Ingredients for Cauliflower Curry
- 1 cauliflower
- 4-6 tablespoons of oil
- 1 tablespoon finely chopped ginger
- 1 teaspoon of Indian saffron (turmeric)
- 3 medium onions
- 3 cloves of garlic
- 1 red hot pepper
- Spices – 1 teaspoon cumin seeds or 1/2 (half) teaspoon cumin
- 1/4 (quarter) teaspoon of cinnamon
- 1/4 (quarter) teaspoon of coriander powder
- 1/4 (quarter) teaspoon powdered nutmeg
- 1/4 (quarter) teaspoon of black pepper
- 1.5 cups of cream
- 1.5 cups of yogurt
- 2 tablespoons of raisins
- 2 tablespoons finely chopped almonds
- 2 tablespoons chopped coriander
Cauliflower Curry Recipe Preparation
Slice the cauliflower and place it on the baking tray. Add 2-3 tablespoons of vegetable oil (it can be corn, sunflower, canola, I used coconut oil), a tablespoon of finely chopped ginger and 1 teaspoon of castor saffron (turmeric) on it, and put it in the oven at medium temperature for 45-50 minutes until it turns nicely browned. cook it.

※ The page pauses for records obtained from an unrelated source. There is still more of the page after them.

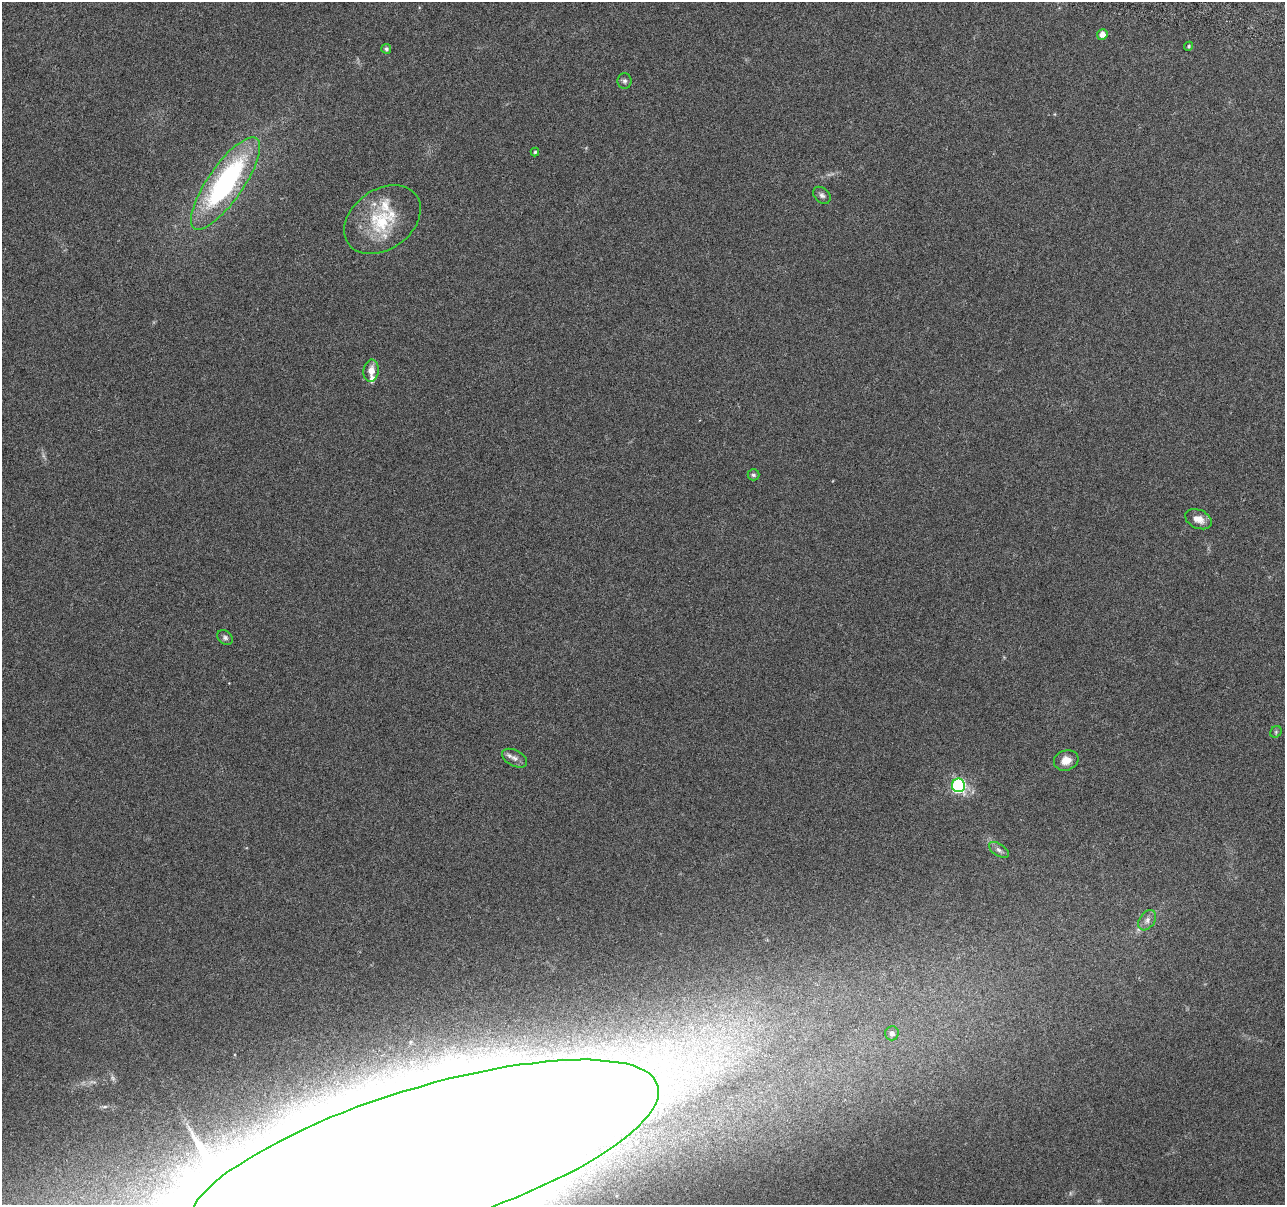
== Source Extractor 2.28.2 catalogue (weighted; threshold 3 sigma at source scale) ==
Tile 10 of 4 x 4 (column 2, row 3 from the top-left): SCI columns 1300-2582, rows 1483-2685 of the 5170 x 5431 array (HDU 1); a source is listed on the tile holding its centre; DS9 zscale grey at full resolution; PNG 1287 x 1207 px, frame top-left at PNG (2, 2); each listed source drawn as its Kron ellipse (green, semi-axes under 4 px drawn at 4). Nothing masked; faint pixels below the display range render black.
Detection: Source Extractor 2.28.2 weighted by HDU 2 'WHT'; one run over the whole footprint, this tile lists its part. Background 0.0304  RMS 0.004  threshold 0.0163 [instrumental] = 3 sigma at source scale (4.09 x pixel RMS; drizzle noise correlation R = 1.36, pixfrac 0.8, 0.0396/0.0396 arcsec/px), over >= 5 px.
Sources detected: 23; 3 inside a brighter listed object's ellipse — not listed separately; the other 20 listed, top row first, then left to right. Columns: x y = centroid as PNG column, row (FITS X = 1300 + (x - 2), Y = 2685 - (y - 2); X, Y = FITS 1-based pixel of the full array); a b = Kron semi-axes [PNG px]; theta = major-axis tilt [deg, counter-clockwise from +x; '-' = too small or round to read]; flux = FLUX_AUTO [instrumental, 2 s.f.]
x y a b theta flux
1102 34 5 5 - 2.8
1189 46 5 4 - 0.5
386 49 5 4 - 0.87
625 81 8 7 - 0.99
535 152 4 4 - 0.52
225 183 55 18 55 70
822 195 10 7 -43 1.3
382 220 42 30 35 23
371 371 11 7 82 3.2
753 475 6 5 - 0.82
1198 519 14 9 -23 3.5
225 637 8 6 -35 1.1
1276 732 6 5 - 0.6
514 758 13 8 -28 1.9
1066 760 12 10 18 3.8
958 785 7 6 - 71
999 850 11 6 -34 1.4
1147 920 11 7 56 1.9
892 1033 7 6 - 1.7
423 1158 245 69 17 9000
Isophote crosses this tile's border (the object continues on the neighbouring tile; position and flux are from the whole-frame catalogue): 1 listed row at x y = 423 1158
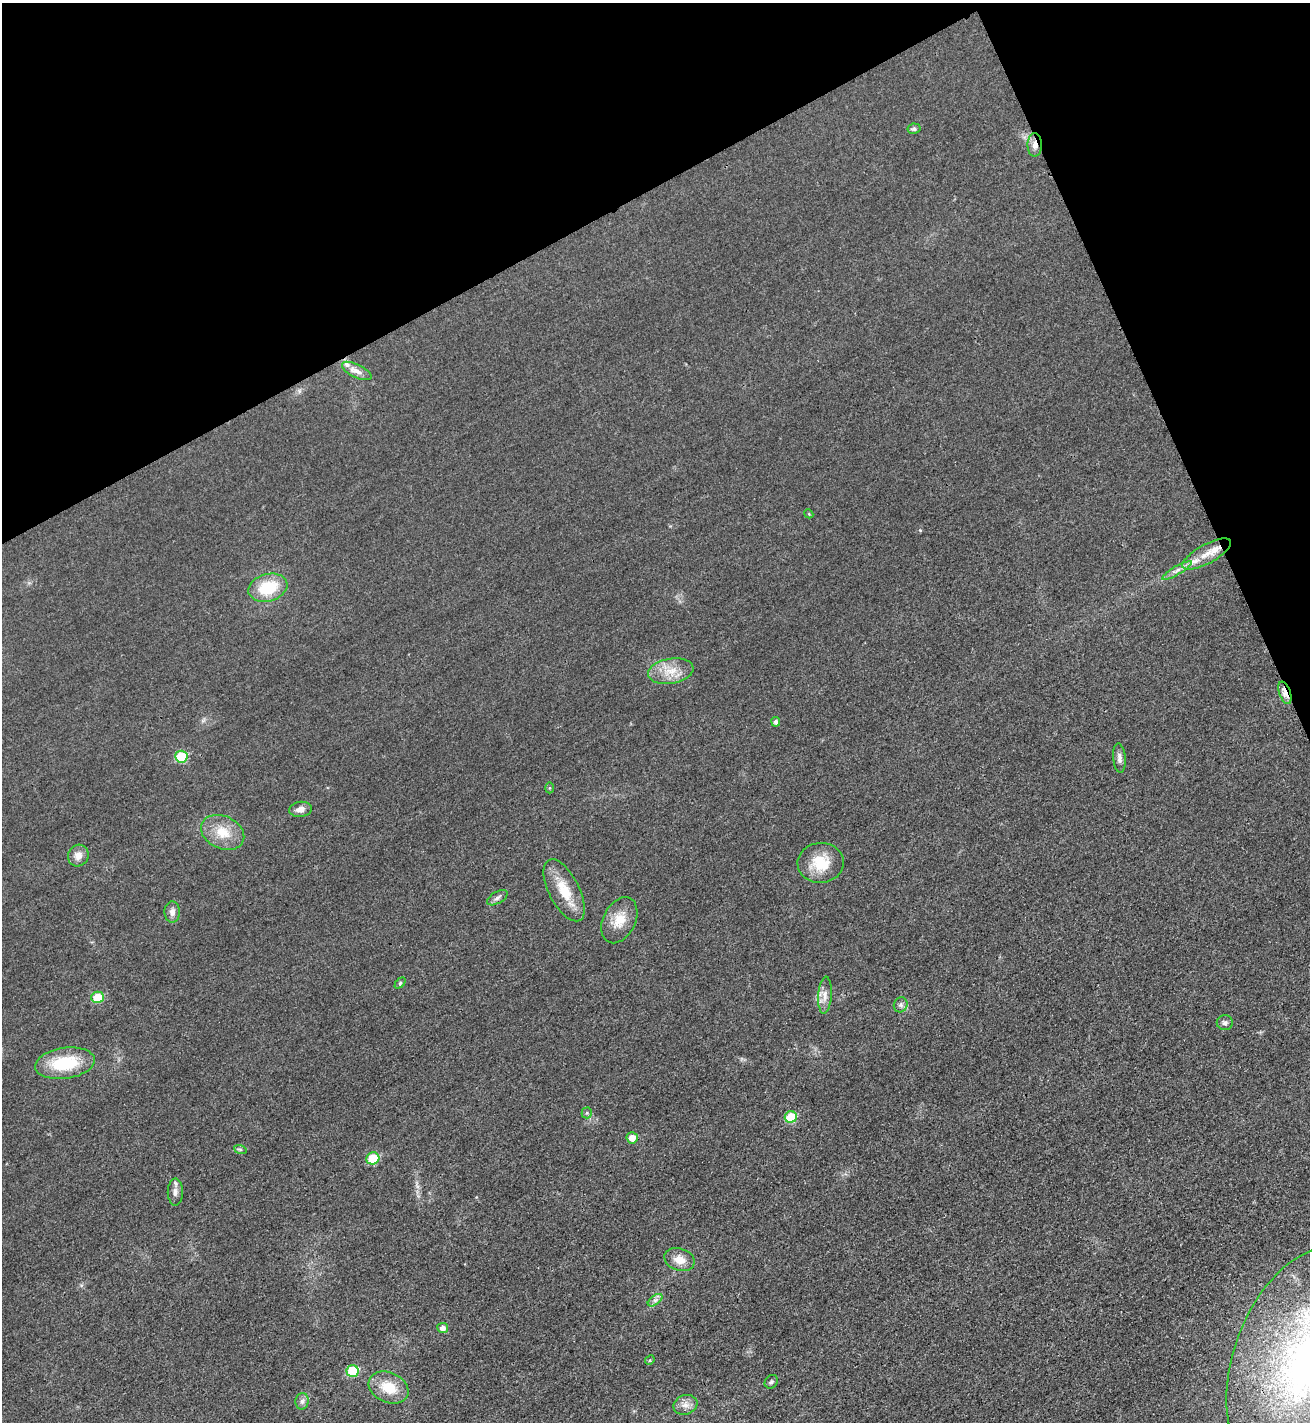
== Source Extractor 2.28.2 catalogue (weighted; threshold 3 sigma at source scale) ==
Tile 3 of 4 x 4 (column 3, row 1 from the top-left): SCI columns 2788-4095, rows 4282-5701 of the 5715 x 5722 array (HDU 1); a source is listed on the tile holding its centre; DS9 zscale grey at full resolution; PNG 1312 x 1424 px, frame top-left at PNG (2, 3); each listed source drawn as its Kron ellipse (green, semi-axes under 4 px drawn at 4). Shown black and unused: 21% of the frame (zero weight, under 3 of 4 exposures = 2% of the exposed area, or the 3 px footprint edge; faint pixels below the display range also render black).
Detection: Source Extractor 2.28.2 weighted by HDU 2 'WHT'; one run over the whole footprint, this tile lists its part. Background 0.0165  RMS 0.0058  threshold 0.026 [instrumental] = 3 sigma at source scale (4.5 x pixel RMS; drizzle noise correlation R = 1.50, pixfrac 1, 0.05/0.05 arcsec/px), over >= 5 px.
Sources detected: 44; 1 inside a brighter listed object's ellipse — not listed separately; the other 43 listed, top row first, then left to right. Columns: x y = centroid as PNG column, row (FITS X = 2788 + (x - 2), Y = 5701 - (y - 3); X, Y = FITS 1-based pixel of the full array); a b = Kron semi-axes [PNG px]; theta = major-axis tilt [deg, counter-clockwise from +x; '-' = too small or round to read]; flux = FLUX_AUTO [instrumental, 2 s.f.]
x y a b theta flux
914 129 6 5 - 1.5
1035 145 12 7 90 3.6
357 371 16 6 -26 3.8
809 514 5 3 - 0.52
1207 554 27 9 29 11
1177 570 17 4 30 2.9
268 588 20 13 16 22
671 671 23 12 9 11
1285 693 12 5 -71 5.7
776 722 5 4 - 1.8
181 757 6 6 - 25
1119 758 14 6 -86 2.6
550 788 5 3 - 0.6
300 809 11 7 8 3.3
223 832 22 16 -25 13
78 855 11 10 - 4.4
821 863 23 20 5 16
564 890 34 15 -63 16
497 898 11 5 31 2.1
172 912 10 7 88 3.3
619 920 24 16 63 11
400 983 6 4 46 0.8
825 995 18 6 86 4.3
98 997 6 6 - 16
901 1005 7 6 - 1.6
1225 1023 8 7 - 1.9
65 1063 30 15 8 29
587 1113 5 5 - 0.96
791 1117 6 5 - 17
632 1138 6 5 - 5.7
240 1149 6 4 -19 0.85
373 1158 6 6 - 20
175 1192 13 7 -90 3
679 1260 15 11 -18 6.6
655 1300 8 4 36 1.9
443 1328 5 5 - 2.9
650 1360 5 4 - 0.67
1308 1362 121 74 69 270
352 1371 6 6 - 20
771 1382 7 6 - 1.2
389 1387 21 15 -24 14
302 1401 8 6 88 2
685 1405 12 9 20 4.2
Overlapping masked pixels (flux is a lower limit): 2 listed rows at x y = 1035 145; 1285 693
Isophote crosses this tile's border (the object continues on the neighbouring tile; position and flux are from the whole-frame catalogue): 1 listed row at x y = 1308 1362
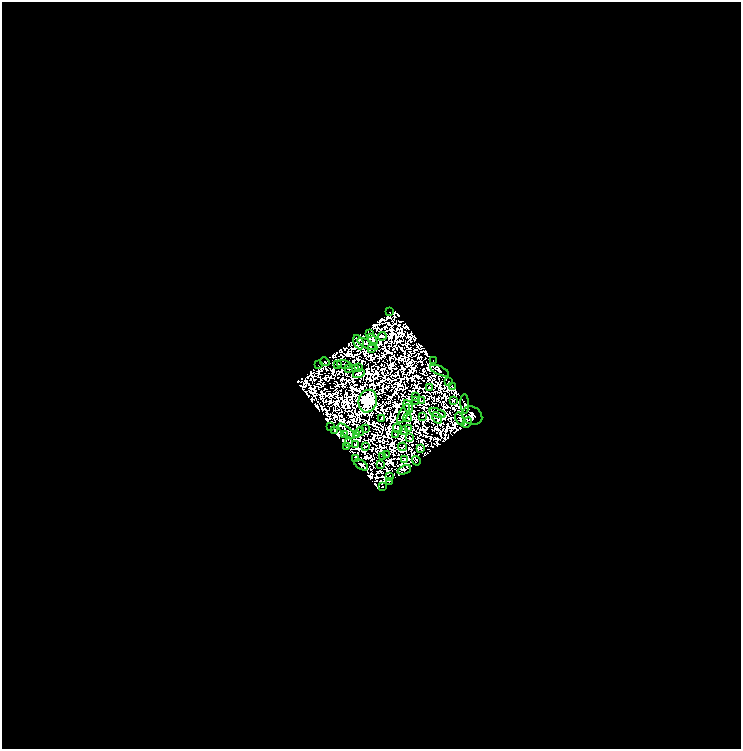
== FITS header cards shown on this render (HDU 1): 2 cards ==
NAXIS1  =                  739
NAXIS2  =                  747

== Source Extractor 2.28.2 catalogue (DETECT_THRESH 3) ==
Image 739 x 747 px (HDU 1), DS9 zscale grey, 1 PNG px = 1 image px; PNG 743 x 751 px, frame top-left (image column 1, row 747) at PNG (2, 2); each listed source drawn as its Kron ellipse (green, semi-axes under 4 px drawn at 4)
Background 0.0592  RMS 1.8e-05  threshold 5.38e-05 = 3 sigma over >= 5 px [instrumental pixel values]
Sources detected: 193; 128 with non-positive FLUX_AUTO (blend fragments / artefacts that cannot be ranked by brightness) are neither listed nor drawn; the other 65 listed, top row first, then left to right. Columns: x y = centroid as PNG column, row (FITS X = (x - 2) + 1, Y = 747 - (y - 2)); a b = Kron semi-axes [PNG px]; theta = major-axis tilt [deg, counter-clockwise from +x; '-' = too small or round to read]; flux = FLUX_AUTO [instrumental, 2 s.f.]
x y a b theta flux
389 312 2 2 - 0.75
369 334 4 2 - 0.63
382 336 4 2 - 1.1
372 340 7 4 -59 2.6
358 342 7 5 -65 0.23
367 344 11 3 -25 1.7
372 348 3 2 - 1.6
434 361 3 2 - 0.51
325 362 5 2 - 2
318 364 3 2 - 0.29
338 364 3 2 - 0.77
344 364 7 2 -15 0.55
358 367 2 2 - 1.6
348 369 3 3 - 5.8
355 369 3 2 - 0.43
439 371 10 4 -24 0.46
359 374 6 3 19 0.14
449 382 3 2 - 2
429 387 3 2 - 0.55
452 387 2 2 - 1.3
415 397 4 3 - 0.51
416 400 3 2 - 0.0051
368 401 11 9 74 830
421 401 3 2 - 1
453 401 3 3 - 1.4
465 404 10 3 -87 1.9
408 406 7 3 -62 0.38
438 413 9 3 -18 2.5
404 414 10 3 63 0.5
422 416 3 2 - 0.76
472 416 10 8 -27 5.8
381 418 2 2 - 0.87
407 418 4 2 - 1.2
437 418 6 2 -58 3.9
460 419 7 3 -66 2.5
467 423 5 3 - 2
331 427 3 2 - 0.71
365 428 2 2 - 0.89
398 428 5 3 - 2.1
409 428 3 2 - 0.25
404 430 3 2 - 0.53
334 431 3 2 - 0.088
347 431 11 3 -42 2
360 431 4 3 - 0.84
344 434 4 3 - 2.2
395 434 3 2 - 0.97
356 435 3 2 - 0.47
410 438 3 2 - 0.32
349 443 3 2 - 1.3
356 444 2 2 - 0.69
365 446 3 2 - 0.84
346 447 3 2 - 1
402 447 4 2 - 0.19
421 449 3 2 - 0.8
386 455 3 2 - 0.54
382 456 2 2 - 0.36
355 459 4 2 - 1.9
404 460 3 2 - 0.78
416 461 5 2 - 0.52
361 465 8 4 -33 4.7
381 465 4 2 - 0.32
404 470 7 4 22 0.45
390 477 3 2 - 0.25
389 481 4 2 - 0.22
382 487 3 2 - 0.9
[128 non-positive-flux detections neither listed nor drawn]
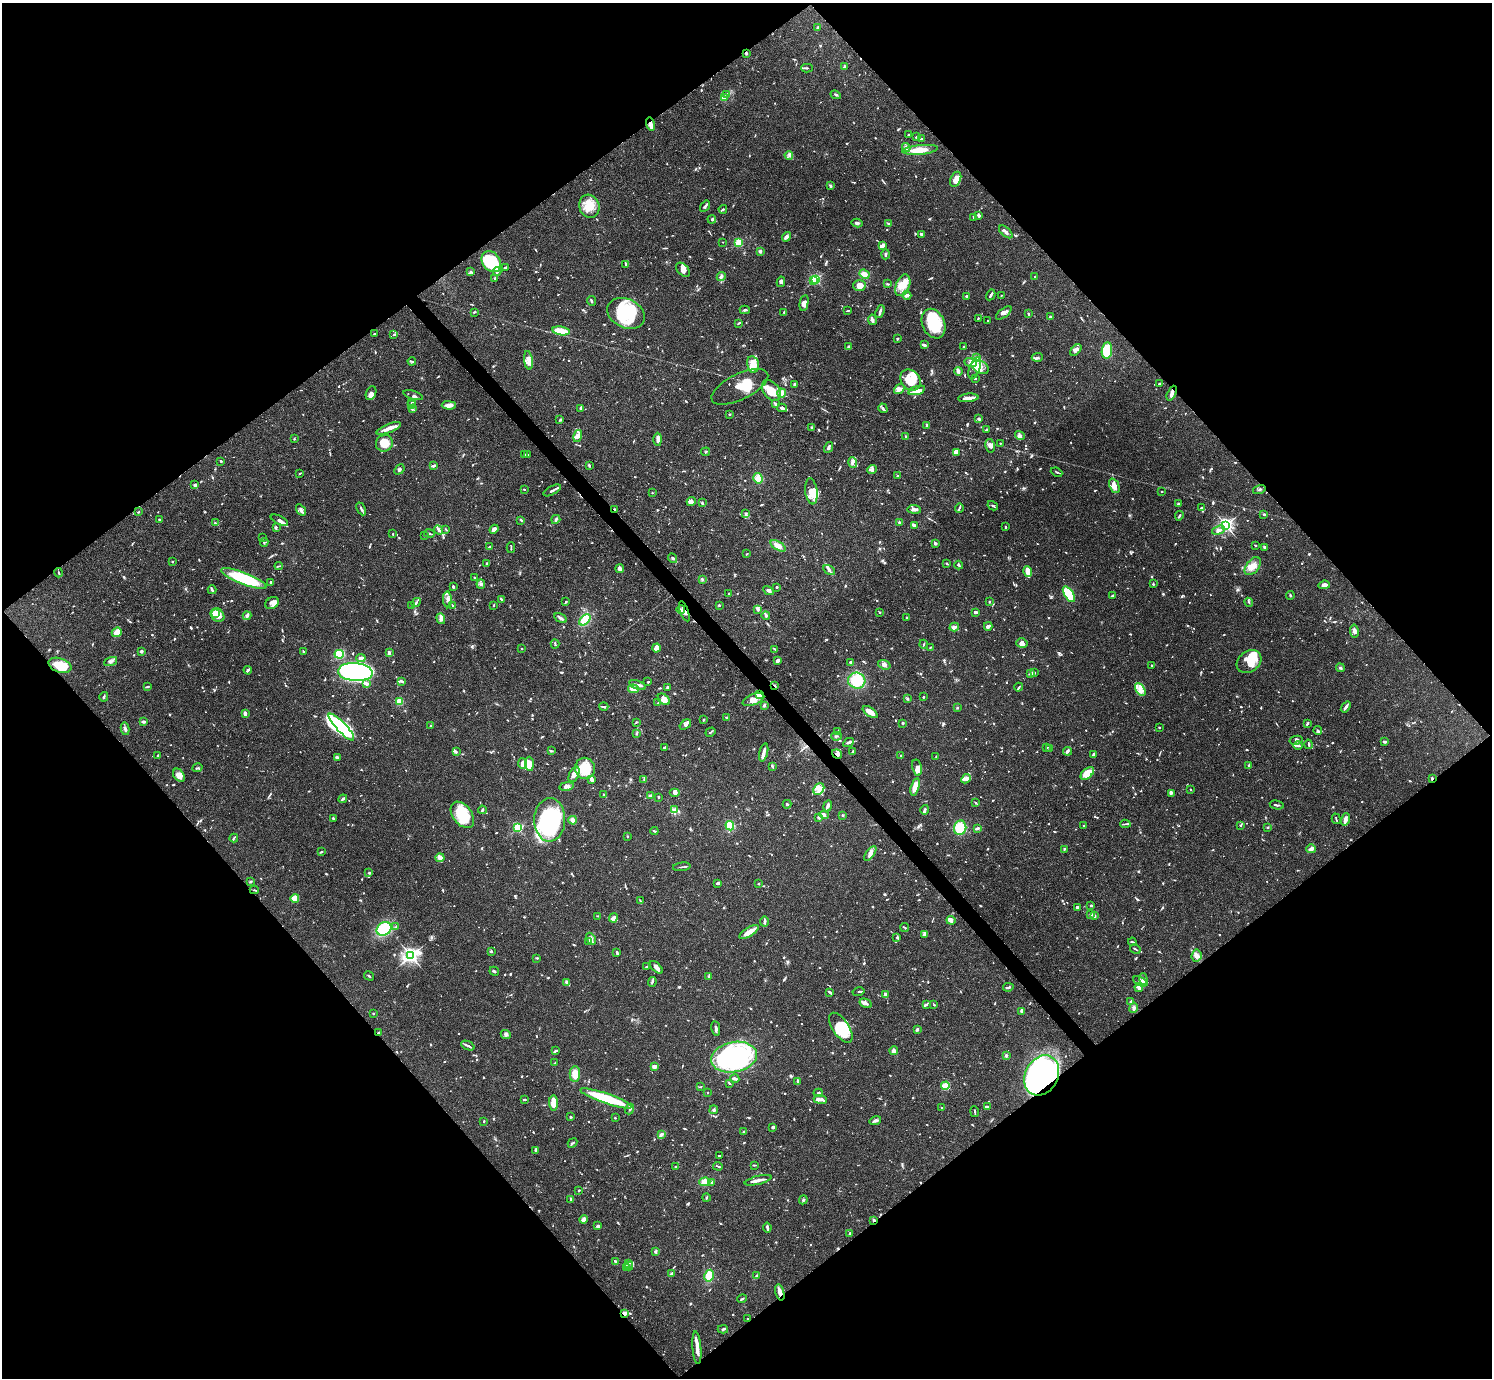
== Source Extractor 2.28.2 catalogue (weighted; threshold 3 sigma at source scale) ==
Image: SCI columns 3-5959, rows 159-5660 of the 5963 x 5959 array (HDU 1 of 3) = the unmasked area's bounding box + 8 px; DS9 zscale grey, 4 x 4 block average (1 PNG px = mean of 4 x 4 image px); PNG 1494 x 1380 px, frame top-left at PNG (2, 3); each listed source drawn as its Kron ellipse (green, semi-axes under 4 px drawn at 4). Shown black and unused: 50% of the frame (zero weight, under 3 of 4 exposures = <1% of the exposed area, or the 3 px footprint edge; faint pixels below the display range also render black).
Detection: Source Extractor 2.28.2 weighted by HDU 2 'WHT'. Background 0.0711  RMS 0.0032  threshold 0.0143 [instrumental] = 3 sigma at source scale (4.5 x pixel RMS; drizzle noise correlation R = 1.50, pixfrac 1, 0.05/0.05 arcsec/px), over >= 5 px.
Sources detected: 1598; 13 too faint to see at this stretch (4 x 4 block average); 16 inside a brighter object's white glare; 12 cosmic-ray / hot-pixel residue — neither listed nor drawn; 60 coinciding with a brighter row at this scale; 132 inside a brighter listed object's ellipse — not listed separately; of the other 1365, all 500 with FLUX_AUTO >= 1.75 (the completeness limit of this list) listed and drawn (865 fainter detections not listed), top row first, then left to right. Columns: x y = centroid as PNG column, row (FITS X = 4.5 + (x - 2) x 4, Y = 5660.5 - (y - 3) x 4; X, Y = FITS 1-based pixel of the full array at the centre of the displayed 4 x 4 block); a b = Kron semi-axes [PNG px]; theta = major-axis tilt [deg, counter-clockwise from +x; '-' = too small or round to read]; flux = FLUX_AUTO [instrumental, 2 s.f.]
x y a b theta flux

While the cauliflower is cooking in the oven, slice 3 onions into thin crescent shapes, one red small hot pepper and 3 cloves of garlic finely. If you don’t want it hot, remove the seeds from the peppers. Put 2-3 tablespoons of oil in the pan, add onion, garlic, pepper and the following spices (cumin, cinnamon, coriander powder, nutmeg powder, black pepper) and cook for 15 minutes.
When the onions are cooked for 15 minutes, remove the pot from the stove and let it cool for 5-10 minutes.
Add 1 and a half cups of cream and 1 and a half cups of yogurt to the cooled onions, mix everything and set aside until the cauliflower comes out of the oven.
Add the beautifully fried cauliflower, which you took out in the oven, to the onions and turn on the stove. Add 2 tablespoons of raisins, a handful of finely cut almonds and a handful of chopped coriander herbs on it, and when it boils, reduce the heat and cook for 15-20 minutes until the cauliflower softens.
Serve with naan tortillas and, if the curry is bitter, ‘rayta’ tzatziki.